Start of The data

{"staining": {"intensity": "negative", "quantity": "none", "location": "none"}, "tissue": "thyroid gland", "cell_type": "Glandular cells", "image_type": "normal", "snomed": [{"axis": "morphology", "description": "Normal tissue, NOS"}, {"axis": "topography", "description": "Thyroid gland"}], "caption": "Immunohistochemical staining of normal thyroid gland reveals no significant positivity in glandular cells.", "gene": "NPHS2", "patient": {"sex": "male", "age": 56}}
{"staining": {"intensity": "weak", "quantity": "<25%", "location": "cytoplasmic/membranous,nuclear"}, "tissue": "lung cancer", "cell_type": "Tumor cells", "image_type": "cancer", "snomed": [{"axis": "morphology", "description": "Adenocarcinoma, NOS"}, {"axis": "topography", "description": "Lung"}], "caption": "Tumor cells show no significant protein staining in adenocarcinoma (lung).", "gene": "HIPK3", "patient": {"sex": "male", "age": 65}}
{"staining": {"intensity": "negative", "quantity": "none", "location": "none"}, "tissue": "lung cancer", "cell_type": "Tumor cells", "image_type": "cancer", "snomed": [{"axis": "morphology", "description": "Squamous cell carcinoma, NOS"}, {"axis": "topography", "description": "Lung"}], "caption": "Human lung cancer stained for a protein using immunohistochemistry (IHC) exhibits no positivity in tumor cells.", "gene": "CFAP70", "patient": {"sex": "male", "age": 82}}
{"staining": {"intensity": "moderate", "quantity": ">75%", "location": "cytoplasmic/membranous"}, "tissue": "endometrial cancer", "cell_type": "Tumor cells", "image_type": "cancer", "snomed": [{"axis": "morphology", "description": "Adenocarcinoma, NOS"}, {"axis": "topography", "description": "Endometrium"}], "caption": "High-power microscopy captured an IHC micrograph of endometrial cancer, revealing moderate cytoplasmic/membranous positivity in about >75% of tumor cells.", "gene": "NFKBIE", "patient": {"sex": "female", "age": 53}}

End of The data

*Directions*
Write all of the data above again, exactly as given.

*Answer box*
{"staining": {"intensity": "negative", "quantity": "none", "location": "none"}, "tissue": "thyroid gland", "cell_type": "Glandular cells", "image_type": "normal", "snomed": [{"axis": "morphology", "description": "Normal tissue, NOS"}, {"axis": "topography", "description": "Thyroid gland"}], "caption": "Immunohistochemical staining of normal thyroid gland reveals no significant positivity in glandular cells.", "gene": "NPHS2", "patient": {"sex": "male", "age": 56}}
{"staining": {"intensity": "weak", "quantity": "<25%", "location": "cytoplasmic/membranous,nuclear"}, "tissue": "lung cancer", "cell_type": "Tumor cells", "image_type": "cancer", "snomed": [{"axis": "morphology", "description": "Adenocarcinoma, NOS"}, {"axis": "topography", "description": "Lung"}], "caption": "Tumor cells show no significant protein staining in adenocarcinoma (lung).", "gene": "HIPK3", "patient": {"sex": "male", "age": 65}}
{"staining": {"intensity": "negative", "quantity": "none", "location": "none"}, "tissue": "lung cancer", "cell_type": "Tumor cells", "image_type": "cancer", "snomed": [{"axis": "morphology", "description": "Squamous cell carcinoma, NOS"}, {"axis": "topography", "description": "Lung"}], "caption": "Human lung cancer stained for a protein using immunohistochemistry (IHC) exhibits no positivity in tumor cells.", "gene": "CFAP70", "patient": {"sex": "male", "age": 82}}
{"staining": {"intensity": "moderate", "quantity": ">75%", "location": "cytoplasmic/membranous"}, "tissue": "endometrial cancer", "cell_type": "Tumor cells", "image_type": "cancer", "snomed": [{"axis": "morphology", "description": "Adenocarcinoma, NOS"}, {"axis": "topography", "description": "Endometrium"}], "caption": "High-power microscopy captured an IHC micrograph of endometrial cancer, revealing moderate cytoplasmic/membranous positivity in about >75% of tumor cells.", "gene": "NFKBIE", "patient": {"sex": "female", "age": 53}}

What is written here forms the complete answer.